──────── Extrait à lire ────────

C’est pourquoi nous le trouvons, en avril-mai 1845, visitant l’Italie et la Suisse. Puis, après son entrée en relations avec Maxime Du Camp, parcourant tous deux, d’abord en 1847, la Touraine et la Bretagne ; ensuite, en 1849-50, accomplissant leur grande randonnée en Moyen-Orient. Enfin, huit ans plus tard, Gustave fait encore un voyage documentaire de six semaines en Algérie-Tunisie, en vue de son roman sur Carthage. Et, ici et là, en France ou en Afrique du Nord, il devait utiliser le rail lorsque l’occasion s’en présenterait.

D’autre part, tout au long de la liaison de Gustave avec Louise Colet, le chemin de fer intervint opportunément. Car devant le peu d’empressement mis par le jeune homme à venir à Paris pour y trouver, rue de Sèvres, la « Muse » et son fastidieux entourage, celle-ci a consenti, prenant le train, à faire elle-même la moitié du chemin. Et ce sont alors, entre 1846 et 1855, avec des ruptures et des reprises, à l’hôtel du Grand Cerf, les escapades amoureuses de Mantes : « …elle le précédait, écrit Mme Hélène Frejlich (6), et c’est lui qui la reconduisait à la gare, entrait dans le cabaret près du chemin de fer. Le cafetier demandait poliment des nouvelles de Madame… ». Et 48 heures passées en ébats, entremêlées parfois de chamailleries, les deux amants se séparaient en se donnant rendez-vous pour le trimestre suivant.

Ajoutons qu’à partir de 1856, Flaubert s’étant procuré à Paris un pied-à-terre, il fera souvent le va-et-vient entre Croisset et ses appartements successivement situés boulevard du Temple, rue Murillo ou Faubourg Saint-Honoré. Soit qu’il vienne y passer quelques semaines, soit qu’il s’y arrête un moment où il doit assister aux dîners Magny, ou bien participer aux invitations de Saint-Gratien chez la Princesse Mathilde, ou à l’une des « séries de Compiègne », c’est-à-dire durant trois semaines, au séjour aussi ennuyeux que flatteur des personnalités politiques, mondaines ou littéraires en vue, auprès de Napoléon III et d’Eugénie en leur résidence des bords de l’Oise.

La lecture de la Correspondance fait même apparaître certains projets de voyages qui ne se sont pas réalisés : telle cette lettre à Caroline, écrite de Londres, datée de 1866, et dans laquelle Flaubert montre une certaine hâte à rentrer en France :

« …Je pars demain à 6 heures et demie du soir, et au lieu de me trimbaler pendant 36 heures par les chemins belges qui ne me feraient arriver à Bade que dans la nuit de vendredi, je prends tout bonnement le chemin de fer de Paris. Je resterai à Paris 1 heure, le temps d’aller à la gare de Strasbourg, et je serai à Baden le même jour, à dix heures du soir… ».

────────

■ **Ensemble de consignes**
1 – D'après l'extrait à lire, dans quel hôtel de Mantes se déroulaient les escapades amoureuses de Gustave et de Louise Colet ?
2 – Recopiez fidèlement le passage de l'extrait à lire qui va de « Ajoutons qu’à partir » jusqu'à « bords de l’Oise. ».

──────── Contenu des données ────────

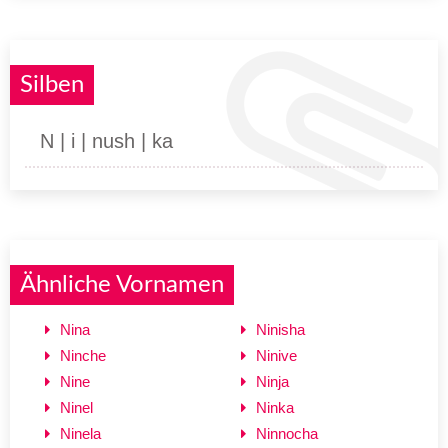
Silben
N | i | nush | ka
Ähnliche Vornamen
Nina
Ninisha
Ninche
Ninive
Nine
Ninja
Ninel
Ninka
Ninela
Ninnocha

────────
──────── Contenu des données ────────

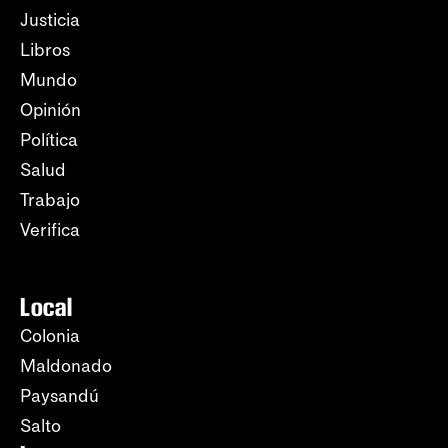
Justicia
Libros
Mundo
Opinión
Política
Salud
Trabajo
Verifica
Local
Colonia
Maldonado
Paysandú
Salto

────────

■ **Liste des réponses**
1 – À l'hôtel du Grand Cerf.

2 –
Ajoutons qu’à partir de 1856, Flaubert s’étant procuré à Paris un pied-à-terre, il fera souvent le va-et-vient entre Croisset et ses appartements successivement situés boulevard du Temple, rue Murillo ou Faubourg Saint-Honoré. Soit qu’il vienne y passer quelques semaines, soit qu’il s’y arrête un moment où il doit assister aux dîners Magny, ou bien participer aux invitations de Saint-Gratien chez la Princesse Mathilde, ou à l’une des « séries de Compiègne », c’est-à-dire durant trois semaines, au séjour aussi ennuyeux que flatteur des personnalités politiques, mondaines ou littéraires en vue, auprès de Napoléon III et d’Eugénie en leur résidence des bords de l’Oise.